The approach involved compressing the material while preserving its significance and pertinence, essential for producing succinct descriptions of tourist destinations from the massive web-scraped data. This improved the comprehension and utility of the gathered data, increasing its accessibility and providing users with more interesting insights.

Itinerary Generation Model

For generating detailed and personalized travel itineraries, we used the Ollama model, employing Llama 3.1. Ollama was leveraged to process the summarized and cleaned data from the initial NLP processing phase. This model provided high accuracy and coherence in the generated itineraries, ensuring users receive well-structured travel plans that cater to their preferences and needs.

By combining these models, we achieved significant improvements in the accuracy and relevance of travel recommendations, showcasing the potential of advanced machine learning techniques in the travel recommendation domain.

Evaluation Metrics

Question Answering Models

We evaluated the performance of our question answering models, BERT, DistilBERT, and RoBERTa, by measuring their training and evaluation loss across three epochs.
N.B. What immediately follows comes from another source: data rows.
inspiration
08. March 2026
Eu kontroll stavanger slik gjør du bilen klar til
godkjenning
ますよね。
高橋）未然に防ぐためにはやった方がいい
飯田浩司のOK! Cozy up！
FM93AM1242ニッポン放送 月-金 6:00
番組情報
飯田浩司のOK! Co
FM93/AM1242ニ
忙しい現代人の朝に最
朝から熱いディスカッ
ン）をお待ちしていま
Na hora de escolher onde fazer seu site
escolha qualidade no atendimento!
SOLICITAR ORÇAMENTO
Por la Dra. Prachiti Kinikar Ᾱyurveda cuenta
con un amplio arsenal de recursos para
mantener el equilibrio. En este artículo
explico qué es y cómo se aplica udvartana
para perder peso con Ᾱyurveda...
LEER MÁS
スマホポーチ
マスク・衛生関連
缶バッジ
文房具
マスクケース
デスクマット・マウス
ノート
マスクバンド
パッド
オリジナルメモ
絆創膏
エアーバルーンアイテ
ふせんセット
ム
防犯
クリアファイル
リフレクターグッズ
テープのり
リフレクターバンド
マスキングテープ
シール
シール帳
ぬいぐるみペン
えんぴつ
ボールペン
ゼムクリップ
The results are summarized in the tables below:

Epoch 1

Model Train Loss Eval Loss
DistilBERT 1.9549 -2.0043
RoBERTa 1.6825 -2.6740
BERT 6.3657 0.2002

Epoch 2

Model Train Loss Eval Loss
DistilBERT 2.6524 -4.5488
RoBERTa 0.7623 -4.2015
BERT 6.2629 0.0262

Epoch 3

Model Train Loss Eval Loss
DistilBERT 1.2276 -5.2743
RoBERTa 0.7708 -4.4541
BERT 5.6464 0.0586

These metrics indicate the training and evaluation performance of the models, highlighting areas for further improvement.

Text-to-Text Generation Models

For the text-to-text generation task, specifically summarization, we evaluated T5 and Llama-3 models using the following sample context and their respective outputs:

Context: Cubbon Park Sarangib for Pixabay Situated over a sprawling 300 acres of land the park was constructed by Richard Sankey This massive green park along with lawns deserves a special mention Offering statues of famous personalities the park is one among the popular places to visit in Bangalore with friends Location Kas- turba Road Behind High Court of Karnataka Ambed- kar Veedhi Sampangi Rama Nagara BangaloreTimings Open on all daysEntry Fee No entry fee Suggested Read Resorts Near Bangalore

T5 Output: Cubbon Park, a sprawling 300 acres of land, is a popular place to visit in Bangalore with friends. Offering statues of famous personalities, it is a popular place to visit with friends.
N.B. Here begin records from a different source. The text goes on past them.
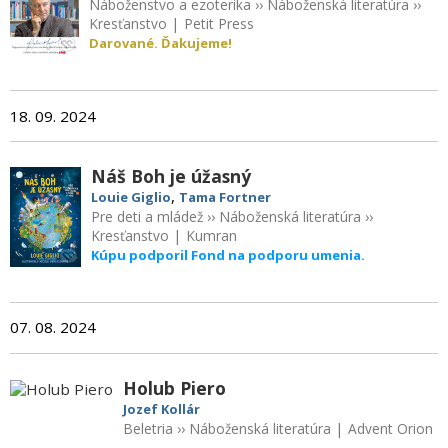
Náboženstvo a ezoterika
››
Náboženská literatúra
››
Kresťanstvo
|
Petit Press
Darované. Ďakujeme!
18. 09. 2024
Náš Boh je úžasný
,
Louie Giglio
Tama Fortner
Pre deti a mládež
››
Náboženská literatúra
››
Kresťanstvo
|
Kumran
Kúpu podporil Fond na podporu umenia.
07. 08. 2024
Holub Piero
Jozef Kollár
Beletria
››
Náboženská literatúra
|
Advent Orion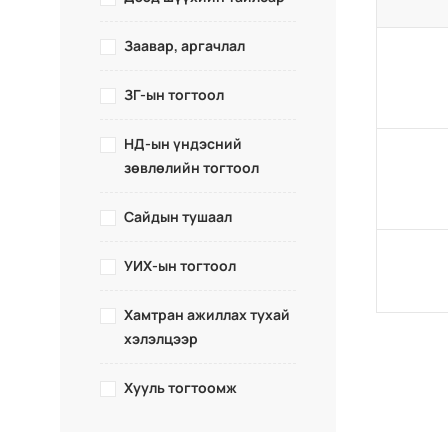
Заавар, аргачлал
ЗГ-ын тогтоол
НД-ын үндэсний
зөвлөлийн тогтоол
Сайдын тушаал
УИХ-ын тогтоол
Хамтран ажиллах тухай
хэлэлцээр
Хууль тогтоомж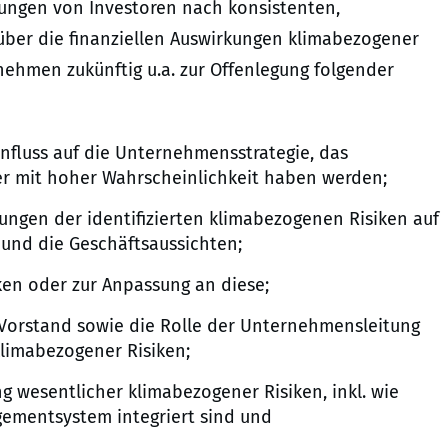
ungen von Investoren nach konsistenten,
über die finanziellen Auswirkungen klimabezogener
ernehmen zukünftig u.a. zur Offenlegung folgender
nfluss auf die Unternehmensstrategie, das
er mit hoher Wahrscheinlichkeit haben werden;
ungen der identifizierten klimabezogenen Risiken auf
und die Geschäftsaussichten;
en oder zur Anpassung an diese;
Vorstand sowie die Rolle der Unternehmensleitung
klimabezogener Risiken;
g wesentlicher klimabezogener Risiken, inkl. wie
gementsystem integriert sind und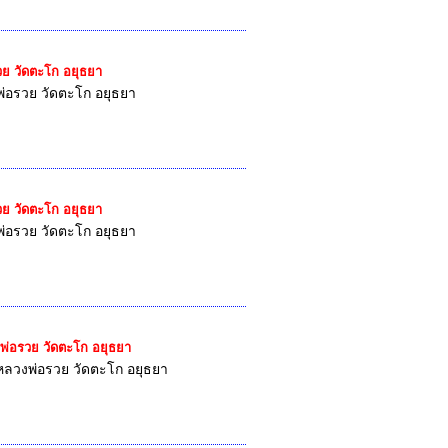
วย วัดตะโก อยุธยา
พ่อรวย วัดตะโก อยุธยา
วย วัดตะโก อยุธยา
พ่อรวย วัดตะโก อยุธยา
งพ่อรวย วัดตะโก อยุธยา
หลวงพ่อรวย วัดตะโก อยุธยา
Llama-3 Output: The park was constructed by Richard Sankey. This massive green park, along with lawns, deserves a special mention. Offering statues of famous personalities, the park is one among the popular places to visit in Bangalore with friends. Location: Kasturba Road, Behind High Court of Karnataka.

Results

The objective of this research was to find the most suitable combination of LLMs for generating and fine-tuning itineraries. We prepared two datasets for fine-tuning: a question-answering dataset and a summarization dataset.
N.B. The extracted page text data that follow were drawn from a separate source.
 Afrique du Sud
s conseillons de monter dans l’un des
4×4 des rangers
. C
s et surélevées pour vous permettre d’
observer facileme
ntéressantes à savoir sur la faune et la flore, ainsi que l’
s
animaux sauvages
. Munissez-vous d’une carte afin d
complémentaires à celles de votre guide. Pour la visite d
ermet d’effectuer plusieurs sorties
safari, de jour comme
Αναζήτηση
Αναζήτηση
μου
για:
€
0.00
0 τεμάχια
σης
Initially, we trained question-answering models to extract relevant details from attraction descriptions, but these models did not perform satisfactorily. Consequently, we shifted our focus to text-to-text generation models, specifically LLaMA-3 and T5, to address the summarization task.

Our experiments revealed that while T5 performs summarization tasks faster than LLaMA-3, it is sometimes less elaborate. Given our use case's priority on speed, we selected T5 for the summarization task. The combination of T5 for initial summarization and LLaMA for elaboration proved to be the most effective. For efficient itinerary generation, we employed Ollama, built on LLaMA 3.1.

Overall, the T5-LLaMA combination ensured both speed and detail in summarization, while Ollama provided accurate and coherent travel itineraries.

Citing This Work

If you use our code or models in your research, please cite our paper:

@inproceedings{roamifyredefined2024,
  title={Roamify: Roaming Redefined},
  author={Vikranth Udandarao, Harsh Mistry, Muthuraj Vairamuthu, Noel Tiju, Armaan Singh, and Dhruv Kumar},
  year={2024},
  organization={IIIT Delhi, Computer Science Engineering Dept}
}

Acknowledgements

We would like to thank our academic institution, IIIT Delhi, and our guide, Dr. Dhruv Kumar for their support and contributions to this research.